Another parasite that preyed on humans was head lice, an old problem that is now returning. The minute a child scratched its head, Grandma seated it on the highchair and made a diligent search for lice and nits. Woe to the child that had one of either, for getting rid of this vermin was torture, pure and simple.
The child's head was clipped closely, and coal oil was applied in generous amounts. Then the head was wrapped in a heavy towel and left to soak for a half-hour. Granny then scrubbed the head with lye soap, rinsed it in hot vinegar, and dried it. After which hot hog lard was applied and left overnight. The next day the remaining hair and scalp, if any, was again washed with lye soap and rinsed with scalding vinegar.
It was then that the real ordeal began. Granny combed the hair and scraped the scalp with a fine toothed comb, hopefully to get rid of every nit and louse.
Ants and Plants
Ants were the most aggravating insect of all. One tiny crumb or one grain of sugar brought an army of the pesky things like magic. Table legs were set in cans of water fortified with coal oil. Bed legs were given the same treatment. Grandma sprinkled black pepper in runways, and washed cabinets with alum water or geranium water. She sprinkled hominy grits around the house, to feed them outside. But still they dropped from the ceiling and even got into the closet and laundry bag, eating holes in soiled garments. They were her Waterloo.
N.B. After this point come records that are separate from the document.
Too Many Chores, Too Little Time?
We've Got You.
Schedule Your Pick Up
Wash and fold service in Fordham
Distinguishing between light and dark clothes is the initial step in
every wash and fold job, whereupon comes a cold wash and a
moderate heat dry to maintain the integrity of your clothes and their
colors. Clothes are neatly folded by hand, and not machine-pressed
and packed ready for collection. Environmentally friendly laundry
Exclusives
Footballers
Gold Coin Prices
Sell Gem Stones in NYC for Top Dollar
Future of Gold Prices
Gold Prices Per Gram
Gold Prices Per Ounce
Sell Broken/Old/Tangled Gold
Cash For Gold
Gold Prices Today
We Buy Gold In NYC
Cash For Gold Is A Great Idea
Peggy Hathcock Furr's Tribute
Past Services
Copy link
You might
Granny's garden of old fashioned flowers was not for beauty alone. She knew that onions and garlic amid roses would protect her flowers from aphids and other insects. She knew the value of pennyroyal, chamomile, geranium, sage, and marigolds, which were all useful in her primitive pest control.
From her vegetable garden came onions and cucumbers, the parings of which she scattered in the hen house for mites or in the yard for ticks.
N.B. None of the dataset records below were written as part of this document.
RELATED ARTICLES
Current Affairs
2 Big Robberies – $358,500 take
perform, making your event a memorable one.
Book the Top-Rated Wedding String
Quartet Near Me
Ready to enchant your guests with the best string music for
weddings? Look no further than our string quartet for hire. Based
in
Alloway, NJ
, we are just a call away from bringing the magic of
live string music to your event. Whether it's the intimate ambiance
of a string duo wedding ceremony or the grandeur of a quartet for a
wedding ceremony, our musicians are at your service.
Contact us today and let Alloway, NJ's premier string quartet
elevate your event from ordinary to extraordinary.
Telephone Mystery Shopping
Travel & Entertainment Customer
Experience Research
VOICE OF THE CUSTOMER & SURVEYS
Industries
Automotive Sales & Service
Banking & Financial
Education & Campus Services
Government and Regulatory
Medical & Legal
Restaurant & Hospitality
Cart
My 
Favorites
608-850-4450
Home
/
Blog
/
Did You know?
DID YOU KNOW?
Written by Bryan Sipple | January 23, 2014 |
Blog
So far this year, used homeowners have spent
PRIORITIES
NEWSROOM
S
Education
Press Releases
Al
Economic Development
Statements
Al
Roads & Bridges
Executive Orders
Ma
Birds and rabbits were kept away by scarecrows, or by the baby of the family who was encouraged to bang on the dishpan with a wooden spoon. To keep deer from jumping the garden fence. she draped it with hides of bobcat, bear and panther, hoping their scent would scare away other animals.
When interplanting did not work, Grandma poured her dish water and wash water on all her plants. No doubt this was her most effective method, for nothing was more potent as a killer than Grandma's yellow lye soap.
Evil Weevils
Some of the most destructive pests were those that ruined food. But Granny knew that soapberries in wheat flour kept out weevils, and that sassafras bark kept dried fruit wholesome. And that black pepper was needed in dry beans.
Wax myrtle was supposed to keep away fleas, and provide sweet-smelling candles as a special bonus. Oddly enough Grandma did not object to spiders and lizards in the house, because they were her aides in controlling roaches, flies, and ants. Not to mention wasps and Yellow jackets. The Tabby cat, however, was not welcome, except at night when the mice came out. Rats were the particular concern of Grandpa, the hounds, and a family of cats that lived in the barn.
The Balance
Grandma's warfare was probably not as effective as warfarin and DDT, but somehow she managed to live though it and raise 9 children without upsetting the balance of nature.
Perhaps, too, her methods were not so bad after all, for educated men in sterile white coats are studying commonplace plants for pesticides and insecticides. Plants like those that grow in St. Tammany... elder, sassafras, pokeweed and even the calamus and fern may be important someday.
For Grandma Jones tucked the leaves and fronds into bar closets and chests before the old fashioned moth ball was invented.